Le Mexique et le Canada se félicitent chacun de leur fermeté face au plan des États-Unis, qui aurait limité la capacité de leur pays respectif à soumissionner pour de précieux projets d'infrastructure du gouvernement américain.

Plusieurs sources, qui se sont exprimées sous le couvert de l'anonymat, ont cité les revendications concurrentes des deux pays comme un exemple de l'animosité qui a surgi entre le Canada et le Mexique depuis que le gouvernement mexicain a conclu sa propre entente de principe sur l'ALÉNA avec l'administration Trump le mois dernier.

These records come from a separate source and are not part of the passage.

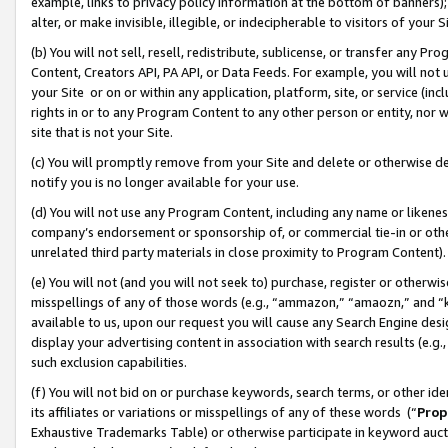
example, links to privacy policy information at the bottom of banners);
alter, or make invisible, illegible, or indecipherable to visitors of your 
(b) You will not sell, resell, redistribute, sublicense, or transfer any 
Content, Creators API, PA API, or Data Feeds. For example, you will not 
your Site or on or within any application, platform, site, or service (in
rights in or to any Program Content to any other person or entity, nor wi
site that is not your Site.
(c) You will promptly remove from your Site and delete or otherwise d
notify you is no longer available for your use.
(d) You will not use any Program Content, including any name or likene
company’s endorsement or sponsorship of, or commercial tie-in or other 
unrelated third party materials in close proximity to Program Content)
(e) You will not (and you will not seek to) purchase, register or otherw
misspellings of any of those words (e.g., “ammazon,” “amaozn,” and “kin
available to us, upon our request you will cause any Search Engine de
display your advertising content in association with search results (e.
such exclusion capabilities.
(f) You will not bid on or purchase keywords, search terms, or other id
its affiliates or variations or misspellings of any of these words (“
Prop
Exhaustive Trademarks Table) or otherwise participate in keyword aucti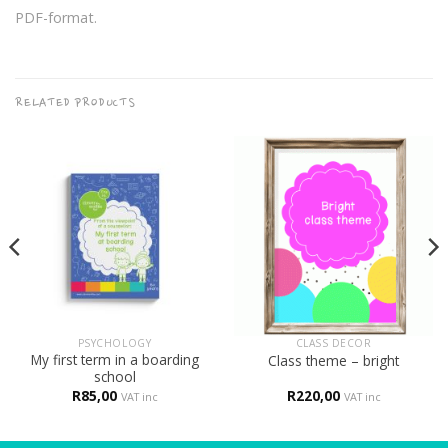
PDF-format.
RELATED PRODUCTS
PSYCHOLOGY
CLASS DECOR
My first term in a boarding
Class theme – bright
school
R
85,00
R
220,00
VAT inc
VAT inc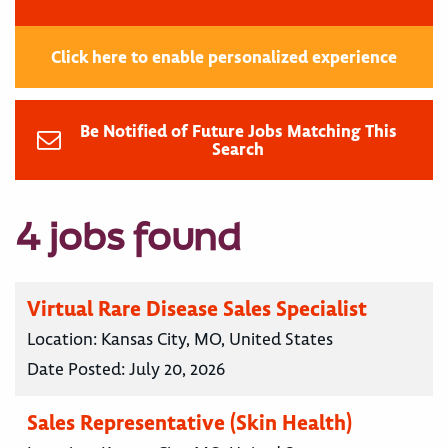
Click here to enable personalized experience
Be Notified of Future Jobs Matching This
Search
4 jobs found
Virtual Rare Disease Sales Specialist
Location:
Kansas City, MO, United States
Date Posted:
July 20, 2026
Sales Representative (Skin Health)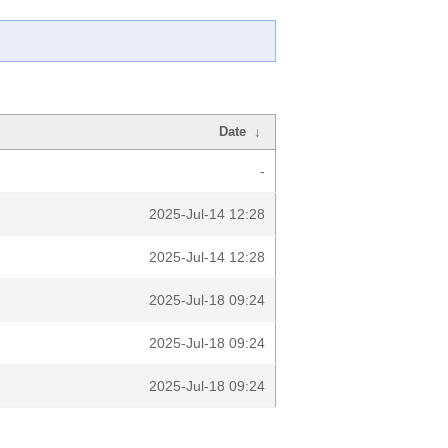
Date
↓
-
2025-Jul-14 12:28
2025-Jul-14 12:28
2025-Jul-18 09:24
2025-Jul-18 09:24
2025-Jul-18 09:24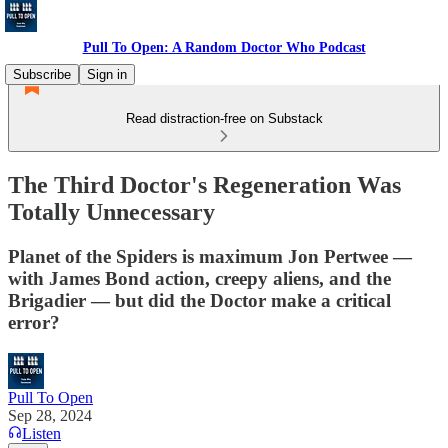
Pull To Open: A Random Doctor Who Podcast
Subscribe
Sign in
Read distraction-free on Substack
The Third Doctor's Regeneration Was
Totally Unnecessary
Planet of the Spiders is maximum Jon Pertwee —
with James Bond action, creepy aliens, and the
Brigadier — but did the Doctor make a critical
error?
Pull To Open
Sep 28, 2024
Listen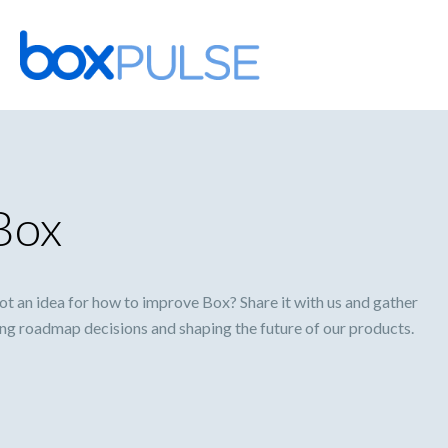
Skip
to
content
Box
 an idea for how to improve Box? Share it with us and gather
ming roadmap decisions and shaping the future of our products.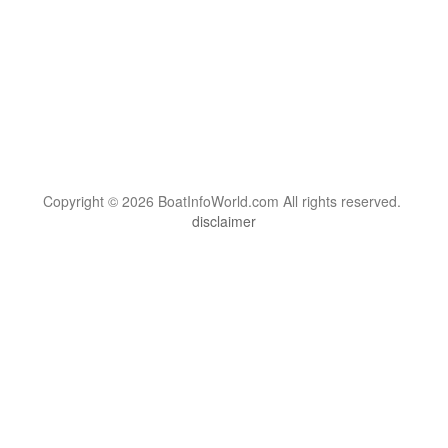
Copyright © 2026 BoatInfoWorld.com All rights reserved.
disclaimer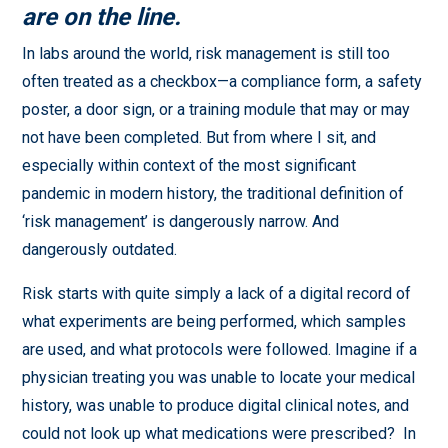
are on the line.
In labs around the world, risk management is still too
often treated as a checkbox—a compliance form, a safety
poster, a door sign, or a training module that may or may
not have been completed. But from where I sit, and
especially within context of the most significant
pandemic in modern history, the traditional definition of
‘risk management’ is dangerously narrow. And
dangerously outdated.
Risk starts with quite simply a lack of a digital record of
what experiments are being performed, which samples
are used, and what protocols were followed. Imagine if a
physician treating you was unable to locate your medical
history, was unable to produce digital clinical notes, and
could not look up what medications were prescribed? In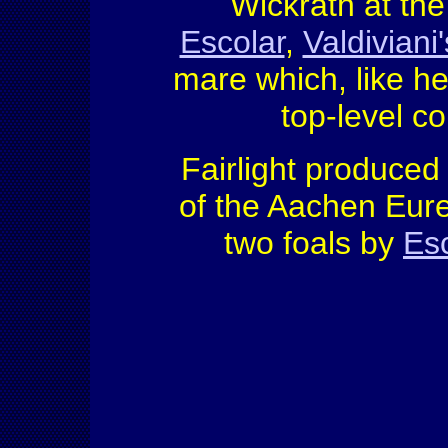
Wickrath at the
Escolar
,
Valdiviani'
mare which, like h
top-level co
Fairlight produced 
of the Aachen Eur
two foals by
Es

Le Canada et les États-Unis tentent de renégocier leur partie du pacte commercial entre les trois pays, mais les principaux points de blocage tels que les produits laitiers, le règlement des différends et la culture demeurent.

Le Canada a reconnu que le Mexique avait fait des concessions importantes dans son accord avec les États-Unis sur les automobiles et avait permis des augmentations salariales importantes pour les travailleurs de l'automobile mexicains.

Mais des sources affirment que le Mexique a pesé le plus lourd dans la balance pour amener les Américains à renoncer à leur souhait de limiter la capacité des entreprises canadiennes et mexicaines à soumissionner pour des projets d'infrastructure américains, tout en favorisant un meilleur accès des entreprises américaines aux marchés publics canadiens et mexicains.

Le premier ministre Justin Trudeau a fait savoir mercredi à Ottawa que le Canada en voulait plus de ses partenaires de négociation avant de signer un nouvel ALÉNA.

Il a estimé que le gouvernement avait exprimé très clairement son intérêt pour ce qui pourrait être une bonne affaire pour le Canada, mais qu'un certain nombre de choses devraient bouger avant d'y arriver. Le premier ministre canadien a dit espérer voir cette progression.

Freeland de retour à Washington

De son côté, la ministre canadienne des Affaires étrangères Chrystia Freeland était de nouveau à Washington mercredi pour poursuivre les discussions sur l'ALÉNA.

Mme Freeland est arrivée dans la capitale américaine mardi, alors qu'un des principaux alliés du président Donald Trump au sein du Congrès indiquait clairement que certains législateurs américains commencent à en avoir assez de ce qu'ils considèrent être l'intransigeance du Canada.

Le représentant Steve Scalise, un républicain de la Louisiane, a mis en garde contre une «frustration croissante» face à ce qu'il a appelé «les tactiques de négociations» du Canada.

Des observateurs précisent que le Congrès souhaite que le Canada fasse partie d'un accord commercial tripartite, mais pas nécessairement au prix de l'entente préliminaire conclue avec le Mexique. Cette entente doit être approuvée par le Congrès avant le 1er décembre, puisque le nouveau gouvernement mexicain qui prendra le pouvoir à cette date a exprimé certaines réserves à son égard.

Le Canada, pendant ce temps, résiste aux échéanciers que tente de lui imposer l'administration Trump pour en venir à une entente — tout d'abord la fin août, puis maintenant la fin septembre.

Tandis que le Canada préconisait une formulation de l'ALÉNA visant à renforcer la protection du travail et l'égalité entre les sexes, les négociations d'ensemble auraient bloqué en raison de l'insistance du Canada pour que l'accord prévoie un mécanisme indépendant de règlement des différends.

Justin Trudeau a également promis de protéger le système canadien de gestion de l'offre des produits laitiers et de la volaille contre les demandes américaines visant à accroître l'accès de ses agriculteurs au marché laitier canadien. Selon des sources proches des discussions, le Canada aurait offert des concessions limitées sur l'accès au marché, tout en protégeant le système lui-même.